One of the things that we really wanted to update was our wood-look planked tile floor—the above photo shows the floors in their original state. I understand that a lot of people love this type of tile, but I am not one of them (and neither is my husband), so we decided to paint over it and choose a really fun stencil. After doing a lot of research on painted tile, I personally don’t think I would have done this for any kind of long-term solution, just because a lot of accounts I’ve read say that after a year or two, things start to show wear.
Another part of our decision to do the paint is that that since we don’t wear shoes in the house, we could count on there not being shoes on this surface—pretty much bare/sock feet only. My biggest fear was that it wouldn’t look right having to stencil over the grout lines since it’s not square tile/perfectly suited for the stencil, but you really don’t notice them at all now that everything is done.
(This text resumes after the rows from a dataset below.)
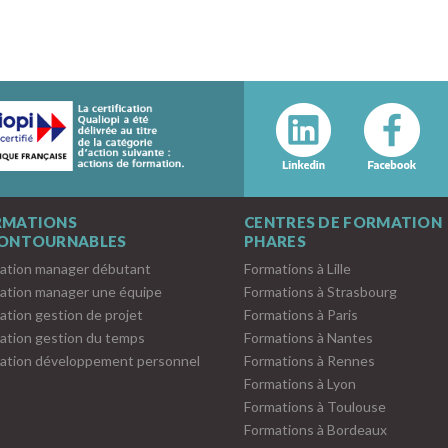
RMATIONS
CENTRES DE FORMATION
CONTOURNABLES
PHARES
ation manager débutant
Formations à Lille
ation manager une équipe
Formations à Strasbourg
ation gestion de projet
Formations à Paris
ation gestion du temps
Formations à Nantes
ation développement personnel
Formations à Rennes
Formations à Lyon
Formations à Toulouse
Formations à Bordeaux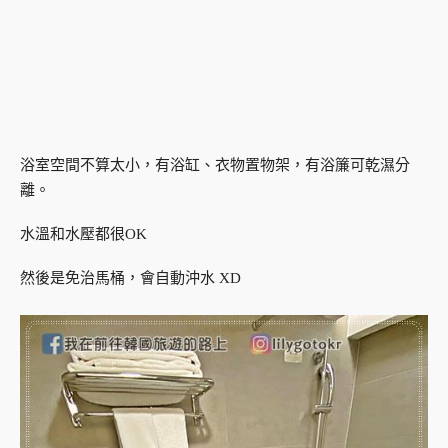
浴室空間不算太小，有浴缸、衣物置物架，有浴簾可乾濕分
離。
水溫和水壓都很OK
然後是免治馬桶，會自動沖水 XD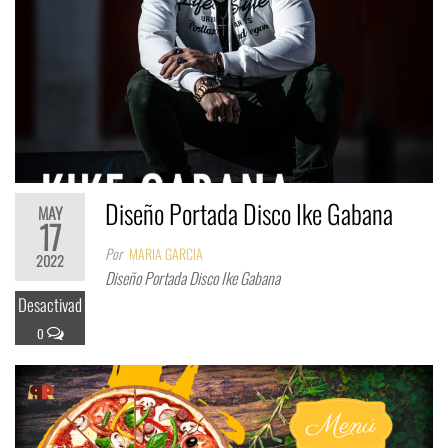
Diseño Portada Disco Ike Gabana
MAY
17
Por
MARIA GARCIA
2022
Diseño Portada Disco Ike Gabana
Desactivad
o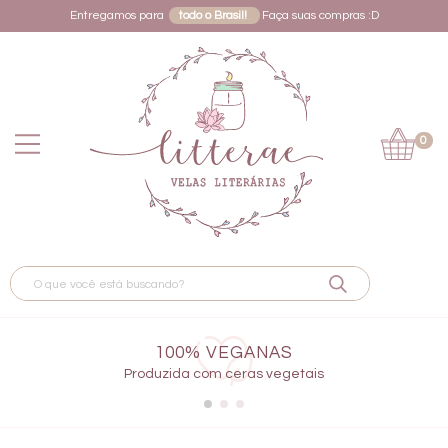
Entregamos para
todo o Brasil!
Faça suas compras :D
0
100% VEGANAS
Produzida com ceras vegetais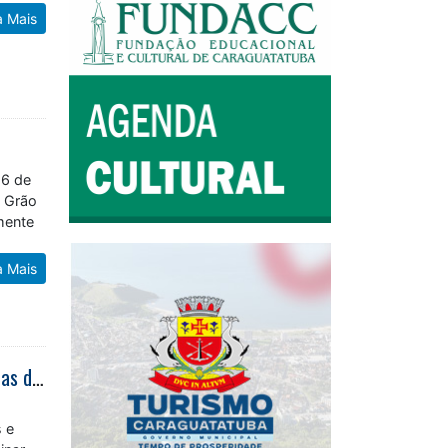
a Mais
16 de
o Grão
mente
a Mais
Caraguatatuba realiza campanha de Multivacinação para atualizar cadernetas durante mês de agosto
s e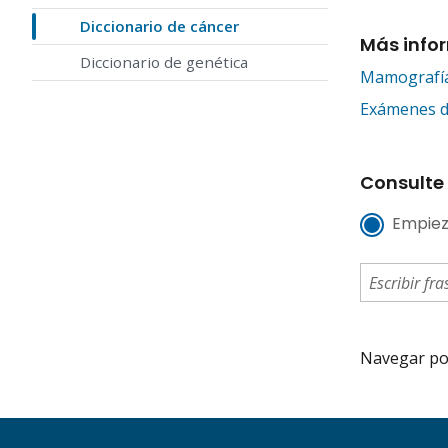
Diccionario de cáncer
Más info
Diccionario de genética
Mamografí
Exámenes de
Consulte 
Empiez
Navegar por 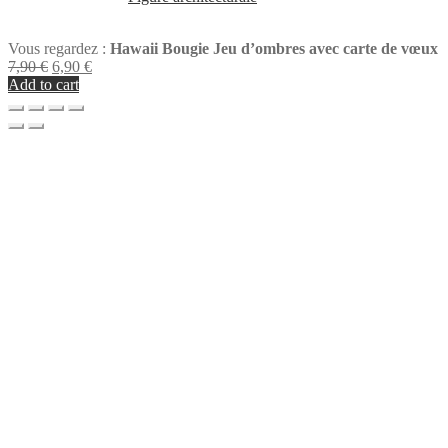
Vous regardez :
Hawaii Bougie Jeu d’ombres avec carte de vœux
Original
Current
7,90
€
6,90
€
price
price
Add to cart
was:
is:
7,90 €.
6,90 €.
If you’re curious about how long this project took, I would budget three days. One for prep, one for stenciling/touching up, and one for sealing. The first thing we did was clean the whole floor really thoroughly with Krud Kutter (a degreaser) and tape everything off. Then, we primed with a high adhesion bonding primer. We did three coats of primer, which might be overkill, but we really wanted everything to be thoroughly covered. Just be aware that due to the nature of these kinds of primers, it may not look fully opaque even after a few coats—the purpose is not to cover up what’s underneath, but to make sure the surface is prepped to take and hold onto the paint.
Next up, after the primer dried, we painted three coats of a white latex paint. Our tile was kind of textured, so we really needed all of those coats to make sure everything looked nice and even. The photo above is in between coats 2 and 3, so you can kind of still see the tile peeking through.
Next up came the stenciling! Here’s the stencil we used. I love this company because you can choose the size of the stencil you need for your size of tile (we went with the width of the tile, which I believe was 8″ and decided we would paint over the grout lines if necessary when it comes to length). The other pro of this brand is that they give you two stencils—one to cut up if you need to maneuver around corners and hard-to-reach places, and another to keep intact.
Here are some of my stenciling tips:
-Practice on a piece of cardboard or scrap wood first, as there’s definitely a rhythm to stenciling.
-Don’t be afraid to stencil over grout lines.
-Keep a cloth or towel close by to wipe excess paint off bottom of the stencil so it doesn’t transfer (this will probably still happen but don’t worry, you can touch everything up later).
-Be sure you seal your work! We did three coats of poly and it feels really strong and protected.Hope this is helpful if you decide to tackle a stencil project!